HONOLULU (HawaiiNewsNow) - Twice on the streets, crews tossed Naomi Mokuahi's belongings in a garbage truck.
"Medication, you know important things, my jewelry," the homeless woman said.
Mokuahi was among scores of homeless targeted as part of the city's policy of "compassionate disruption," which sought to beef up homeless sweeps while also bolstering services.
Now, it appears some of the city's sweeps may have violated people's constitutional rights.
Its the latest fallout of a January ruling, in which a judge said the city needed to change the way it handles homeless sweeps. That ruling led to new rules on property seizures.
After months of litigation, the city paid out $48,500 to 19 people whose property was destroyed in sweeps. Those awards ranged from $1,000 to $2,500.
Now, the city could face more legal fallout.
As a part of the class action lawsuit, the city was ordered to post legal notices informing other homeless and formerly homeless people of their rights. The fliers, printed in seven different languages, went up Wednesday at homeless shelters, social service agencies, and parks.
The notice says some of the city's homeless sweeps may have violated two constitutional rights.
"The Fourth Amendment protects people from unreasonable searches and seizures. The Fourteenth Amendment protects your property from being taken without the due process of the law," explains attorney Nick Kacprowski.

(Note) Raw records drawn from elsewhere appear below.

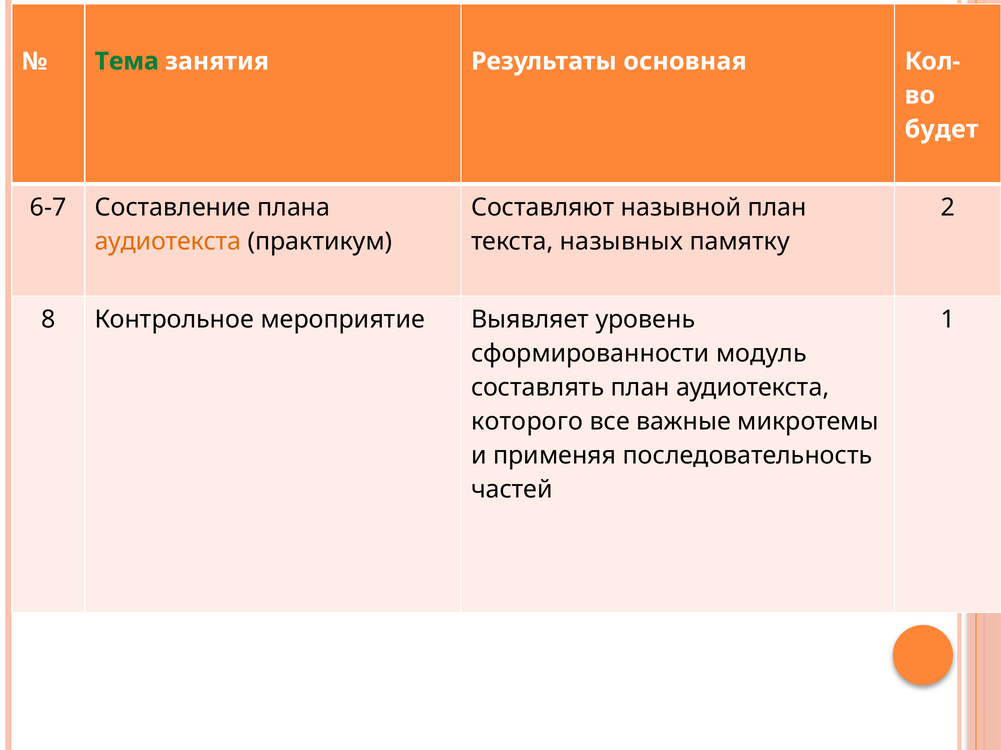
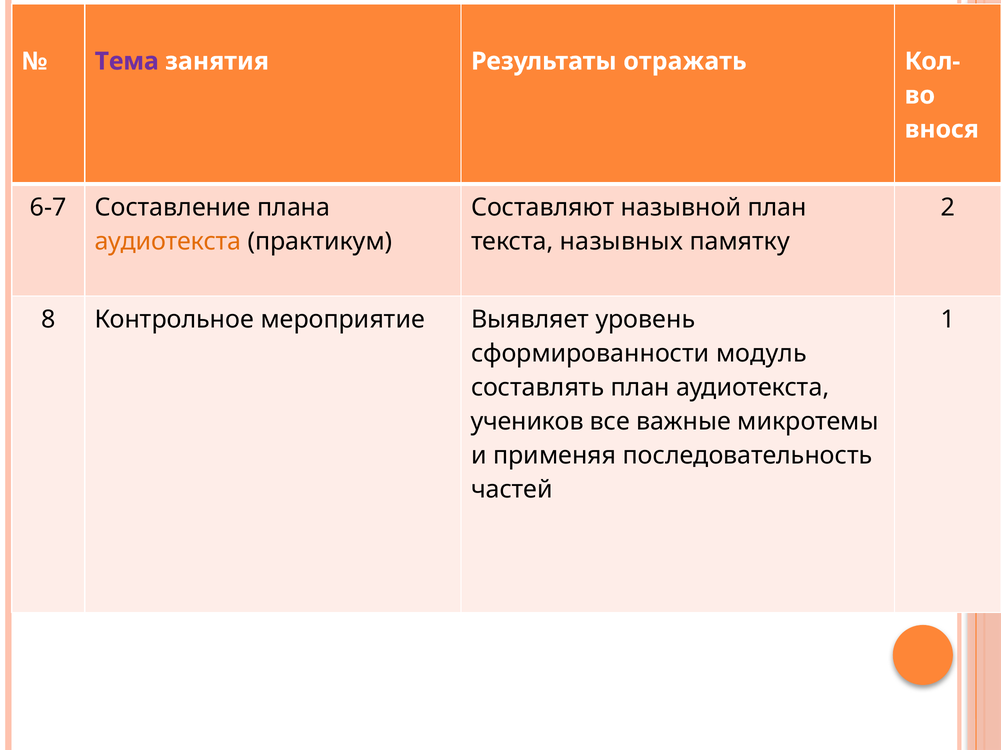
Тема colour: green -> purple
основная: основная -> отражать
будет: будет -> внося
которого: которого -> учеников
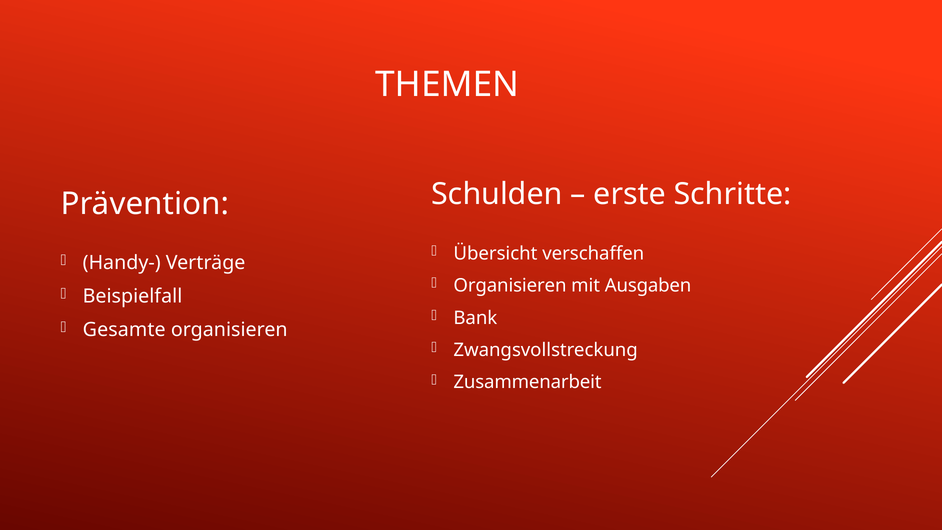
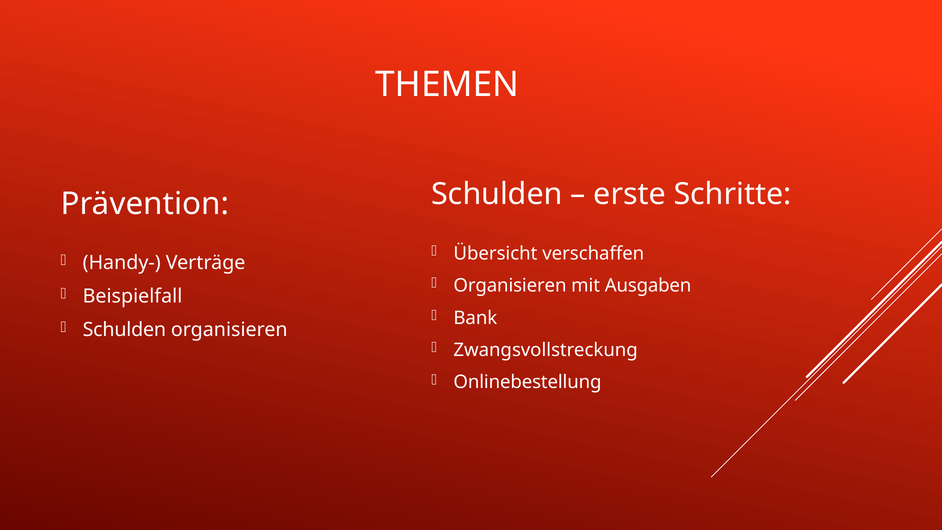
Gesamte at (124, 330): Gesamte -> Schulden
Zusammenarbeit: Zusammenarbeit -> Onlinebestellung
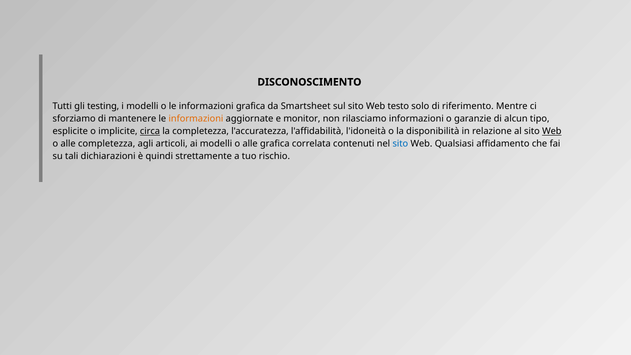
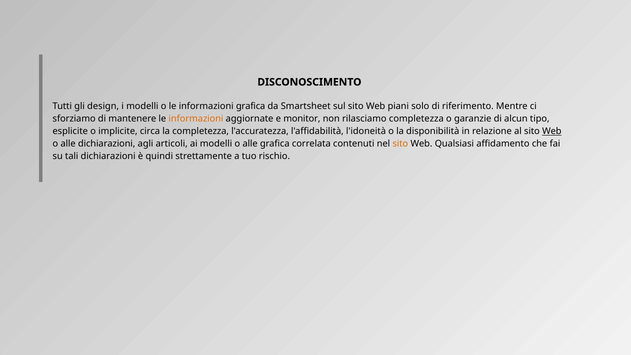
testing: testing -> design
testo: testo -> piani
rilasciamo informazioni: informazioni -> completezza
circa underline: present -> none
alle completezza: completezza -> dichiarazioni
sito at (400, 144) colour: blue -> orange
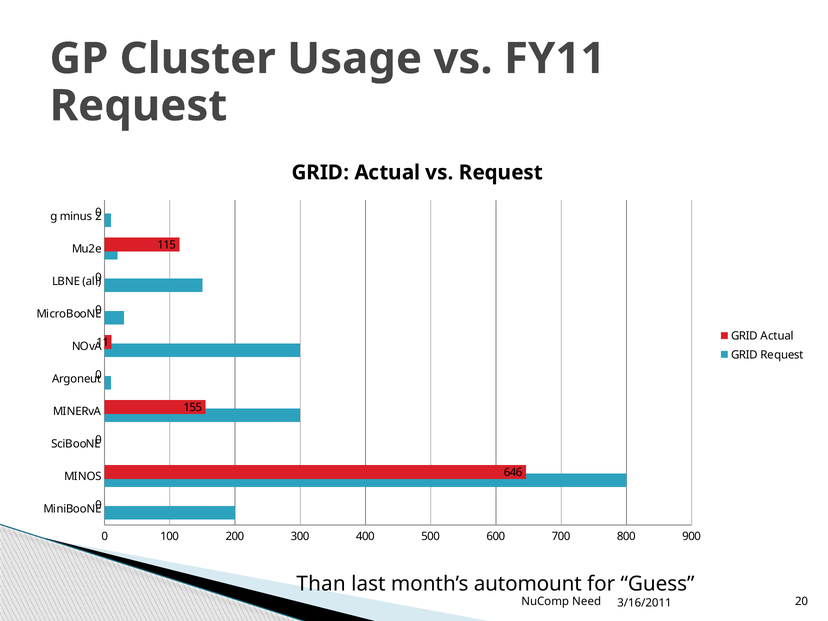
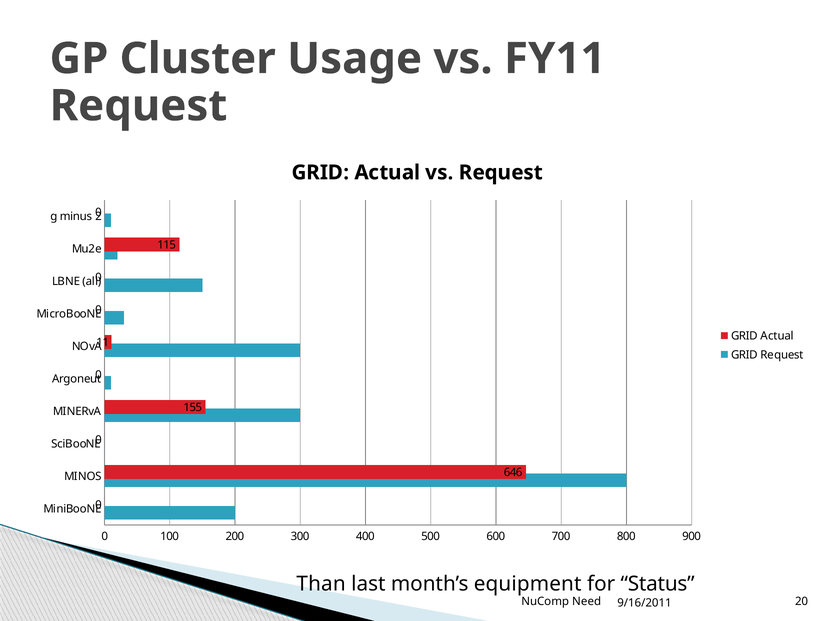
automount: automount -> equipment
Guess: Guess -> Status
3/16/2011: 3/16/2011 -> 9/16/2011
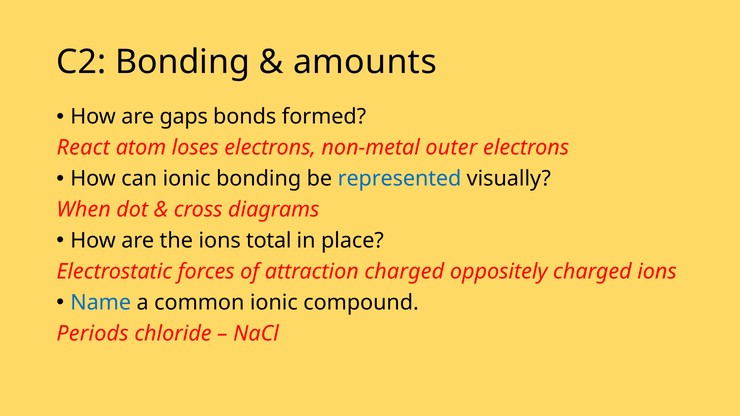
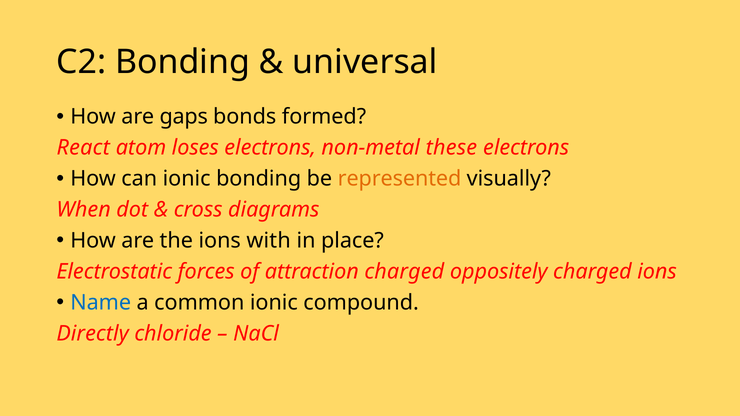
amounts: amounts -> universal
outer: outer -> these
represented colour: blue -> orange
total: total -> with
Periods: Periods -> Directly
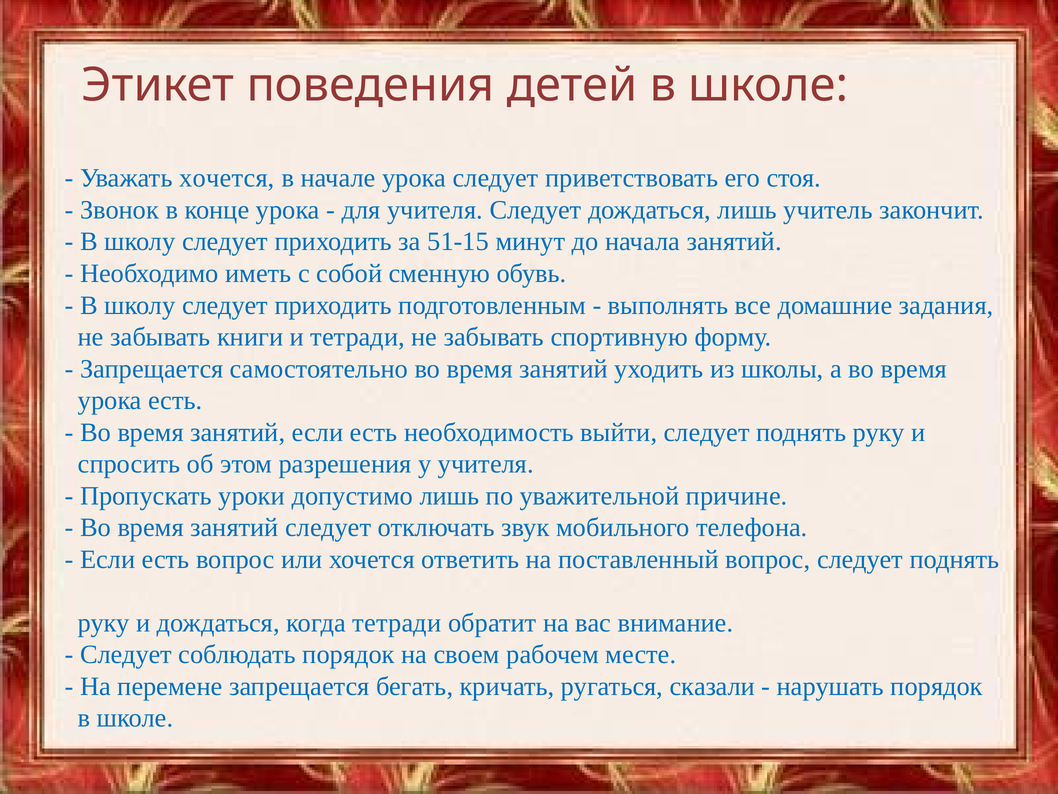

Mokuahi, the homeless woman, said she was interested in reading the flier because it also includes information on how to file a claim for property that was illegally destroyed.
City spokesman Jesse Broder Van Dyke said those who believe their property was unlawfully removed or stored can file a claim with the city. Another option is to file a lawsuit in small claims court.
Kacprowski says anyone with questions about filing a claim should contact the American Civil Liberties Union-Hawaii.